Member of the New Hampshire Senate from the 20th District
- In office 1933–1938
- Preceded by: John M. Hubbard
- Succeeded by: Edmond J. Marcoux

Personal details
- Born: April 23, 1870 Rollinsford, New Hampshire, U.S.
- Died: October 4, 1946 (aged 76) Somersworth, New Hampshire, U.S.
- Party: Democratic
- Spouse: Mora Belle Hubbard ​(m. 1894)​;
- Relations: Jessie Doe (sister)
- Children: 3
- Parent(s): Charles and Edith (Haven) Doe

= Haven Doe =

American politician (1870–1946)

Haven Doe (April 23, 1870 – October 4, 1946) was an American politician who served in the New Hampshire General Court.

==Early life==
Doe was born on April 23, 1870, in Rollinsford, New Hampshire, to New Hampshire Supreme Court justice Charles Cogswell Doe and his wife Edith Haven Doe. He attended the Berwick Academy and graduated from Phillips Exeter Academy and the Massachusetts Institute of Technology. He spent many years as the station agent for the Boston and Maine Railroad in Somersworth, New Hampshire, and was a director of the Salmon Falls Manufacturing Company for thirteen years.

==Politics==
From 1893 to 1894, Doe was a member of the New Hampshire House of Representatives. He also held numerous local offices in Rollinsford and Somersworth. He was Somersworth's mayor in 1901 and served as treasurer for 21 years.

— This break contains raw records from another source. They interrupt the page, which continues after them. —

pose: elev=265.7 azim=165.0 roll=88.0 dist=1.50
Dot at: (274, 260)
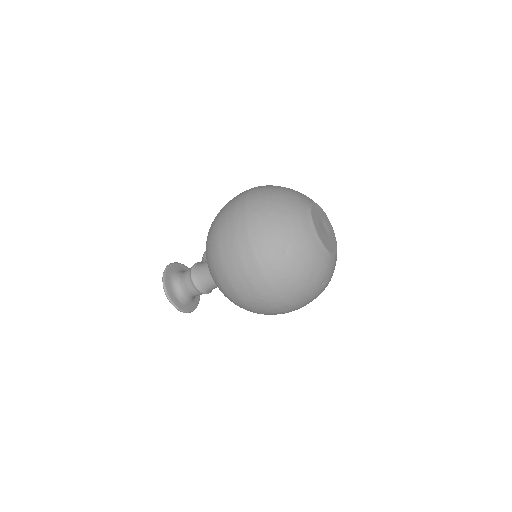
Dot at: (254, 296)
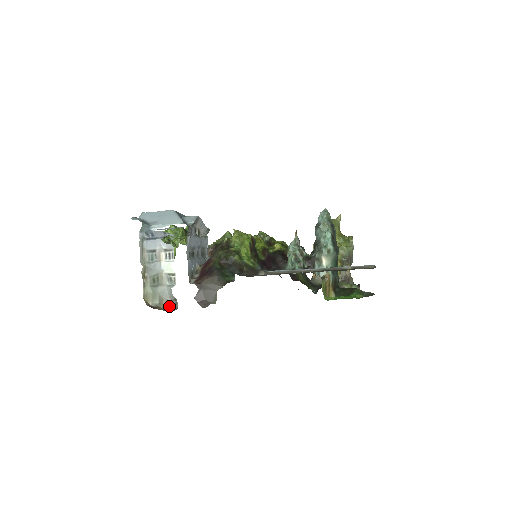
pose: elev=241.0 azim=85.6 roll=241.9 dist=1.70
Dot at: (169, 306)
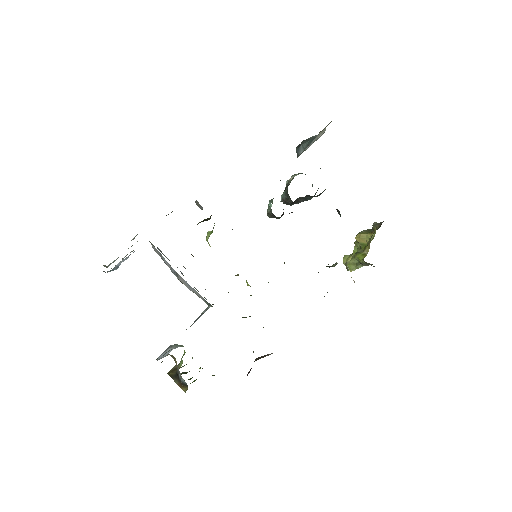
Dot at: occluded
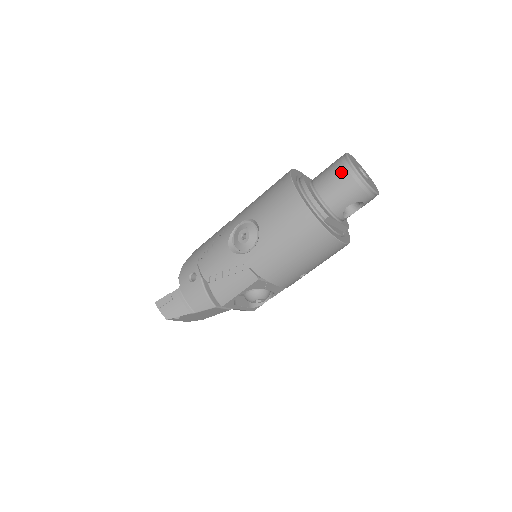
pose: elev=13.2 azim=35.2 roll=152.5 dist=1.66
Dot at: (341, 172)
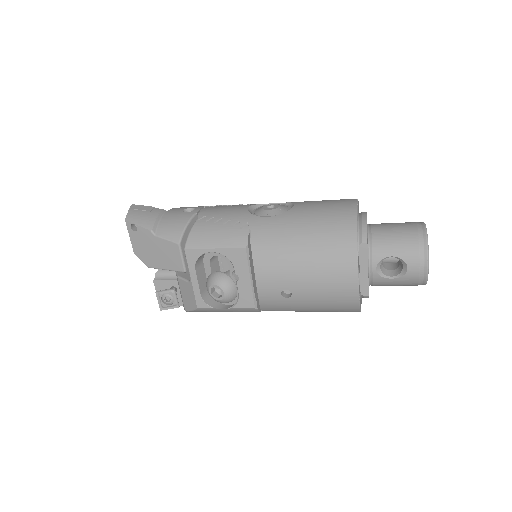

Doe was a member of the New Hampshire Senate from 1911 to 1912 and again from 1933 to 1938. He was the Democratic nominee for President of the New Hampshire Senate in 1933 and 1935.

In 1933, Doe was appointed to the newly-formed New Hampshire Racing Commission by Republican governor John Gilbert Winant due to Executive Councilor Alphonse Roy's objection to an all-Republican commission and as a reward for Doe's support on the governor's 48 hour bill. He was reappointed in 1934, but not in 1935 due to political pressure to appoint someone from Hillsborough County. He returned to the commission that October after his successor, Arthur Johnson, resigned following an alleged plot to kidnap him. He was replaced the following year by Irving Hinkley, who had the support of the majority of Democratic Executive Councilors.